Finally, let’s save significant data, i.e. with FDR<0.01 to the disk.
str(ResF)
write.table(ResF[ResF$FDR<0.0001,], "DEA_F.txt",col.names=NA,sep="\t",quote=FALSE)
str(Res24)
write.table(Res24[Res24$FDR<0.001 & abs(Res24$logFC)>1,],
file = "DEA_T24-T00.txt",col.names=NA,sep="\t",quote=FALSE)
There are tools for functional annotations in R. But for the sake of time, let’s use one of the public tools: Enrichr
Save you significant genes to a file
Put them into the Enrichr tool
write(Res24$id[Res24$FDR<0.001 & abs(Res24$logFC)>1],
file = "genes_T24-T00.txt")
For simplicity, let’s consider here how to run our custom warp-up function to analyse RNA-Seq data.
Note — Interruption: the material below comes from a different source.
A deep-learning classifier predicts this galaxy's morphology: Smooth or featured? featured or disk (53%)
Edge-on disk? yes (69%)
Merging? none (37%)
If you are interested in using original Bioconductor functions - feel free to see in the code of LibDEA
Let’s consider the following libraries:
voom
to transform from counts to log-expression). It
is as well developed by the group of Gordon Smyth (Australia)## load data
Data = read.table("http://edu.modas.lu/data/txt/counts.txt",header=T,sep="\t",row.names = 1)
str(Data)
## 'data.frame': 60411 obs. of 18 variables:
## $ SN327: int 11404 95 5058 4015 4137 266 77088 98 29717 1285 ...
## $ SN328: int 4652 112 4899 7001 6626 1161 41068 118 13984 1908 ...
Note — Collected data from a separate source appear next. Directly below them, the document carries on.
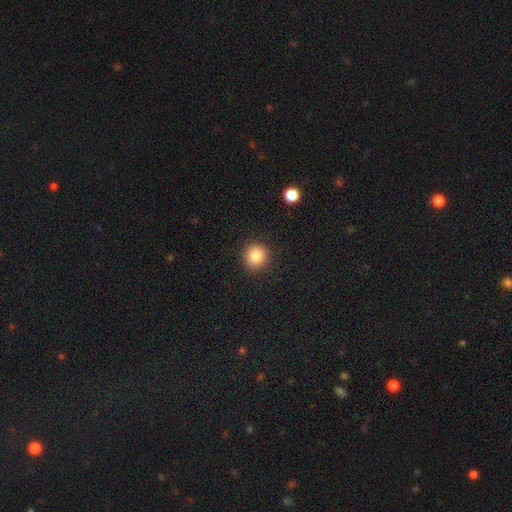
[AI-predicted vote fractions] Q: Smooth or featured?
A: smooth (86%); runner-up: star or artifact (10%)
Q: How rounded?
A: round (94%); runner-up: in between (5%)
Q: Merging?
A: none (91%); runner-up: minor disturbance (6%)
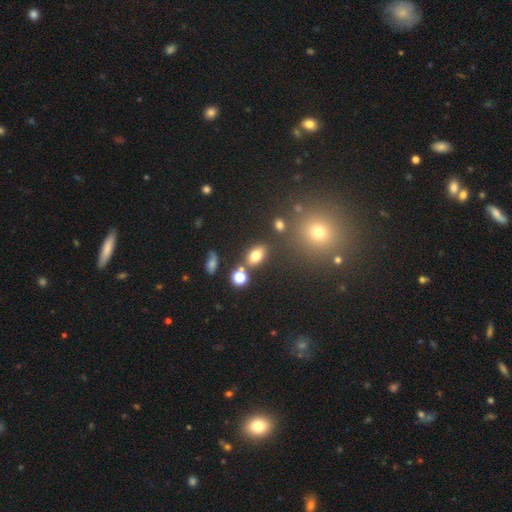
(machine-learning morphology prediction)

## $ SN349: int 12880 107 5948 6573 4753 523 67236 169 25633 1952 ...
## $ SN354: int 5252 149 6508 5730 4728 813 56781 250 10469 1830 ...
## $ SN405: int 7752 169 4596 5858 2926 221 62818 159 13303 1326 ...
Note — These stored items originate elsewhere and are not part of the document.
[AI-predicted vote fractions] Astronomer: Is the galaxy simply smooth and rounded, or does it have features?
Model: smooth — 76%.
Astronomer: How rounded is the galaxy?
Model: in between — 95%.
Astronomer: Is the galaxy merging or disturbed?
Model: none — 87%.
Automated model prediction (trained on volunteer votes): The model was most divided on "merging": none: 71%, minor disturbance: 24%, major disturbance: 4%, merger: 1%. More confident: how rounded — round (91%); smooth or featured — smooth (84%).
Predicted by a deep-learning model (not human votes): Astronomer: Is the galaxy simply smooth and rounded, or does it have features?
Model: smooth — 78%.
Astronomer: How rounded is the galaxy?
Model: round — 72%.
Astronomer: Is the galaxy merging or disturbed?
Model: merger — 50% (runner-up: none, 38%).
## $ SN449: int 12215 161 4009 4811 3754 620 70614 67 16995 1281 ...
## $ SN450: int 10898 86 5288 5010 3051 1012 107658 142 20073 1592 ...
## $ SN667: int 9793 370 4371 4905 3563 118 78049 98 27813 2248 ...
## $ SN679: int 7039 340 3560 4215 2478 949 62394 120 6482 1036 ...
## $ ST327: int 1768 32 3346 6450 8849 46 27302 125 165479 1653 ...
## $ ST328: int 3944 7 5062 6055 5424 1483 24056 185 47563 2947 ...
## $ ST349: int 4703 54 5837 7117 7773 644 22856 178 94699 2573 ...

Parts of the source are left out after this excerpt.